Wenn dann das Praktikum ansteht, gibt es auch noch ein paar Dinge zu beachten. Machen Sie Ihrem Kind klar, dass es sich zu benehmen hat. Sein/ihr Auftritt kann folgenden Jahrgängen die Türe verschließen. Geben Sie Ihrem Kind mit auf den Weg, dass es von dem Betrieb ein Entgegenkommen ist und daher Wertschätzung angebracht ist. Stellen Sie Ihr Kind darauf ein, dass in einer Praktiumswoche nichts Anderes mehr in den Kalender passt. Einige Firmen haben kein Problem damit, wenn ein Praktikant wegen der Musik- oder der Tanzschule, dem Karate- oder Fußballtraining früher gehen muss, aber es kann auch sein, dass das nicht so gut ankommt.
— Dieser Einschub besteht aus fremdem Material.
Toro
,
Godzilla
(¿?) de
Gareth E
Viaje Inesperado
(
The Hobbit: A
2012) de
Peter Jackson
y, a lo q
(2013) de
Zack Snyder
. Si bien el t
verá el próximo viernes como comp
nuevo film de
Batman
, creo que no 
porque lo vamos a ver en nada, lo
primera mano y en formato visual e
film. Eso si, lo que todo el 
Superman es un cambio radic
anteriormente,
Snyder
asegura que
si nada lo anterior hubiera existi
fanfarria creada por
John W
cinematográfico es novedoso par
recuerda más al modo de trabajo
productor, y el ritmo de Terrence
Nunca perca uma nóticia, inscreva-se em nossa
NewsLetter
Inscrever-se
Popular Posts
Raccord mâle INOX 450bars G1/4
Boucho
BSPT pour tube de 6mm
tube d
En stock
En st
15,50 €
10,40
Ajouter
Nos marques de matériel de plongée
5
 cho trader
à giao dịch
Abschließend: Wenn ich Schüler frage, was sie einmal werden wollen, höre ich buchstäblich von jeder/m Zweiten: »Irgendwas mit Medien.« Es ist diese Faszination für das, was uns täglich medial umgibt, die auch uns gefangen genommen hat. Für alle, die sich mit dem Gedanken tragen, sich um einen Ausbildungsplatz für den »Traumberuf Mediengestalter« zu bewerben, habe ich hier auf der Website unter der gleichnamigen Blog-Kategorie regelmäßig neue Inputs.

Ich weiß, dass ich mich mit diesem Blogpost der Gefahr aussetze, noch mehr Bewerbungen für Schülerpraktika zu erhalten. Ich kann Ihnen versichern, dass wir viel tun, um Schülerinnen und Schülern Einblicke in unser Berufsbild zu geben. Zugleich bitte ich Sie um Verständnis dafür, dass wir nur einen kleinen Teil der Bewerber aufnehmen können. Wir werden weiterhin unser Bestes tun, um jungen Menschen bei der beruflichen Orientierung zu helfen.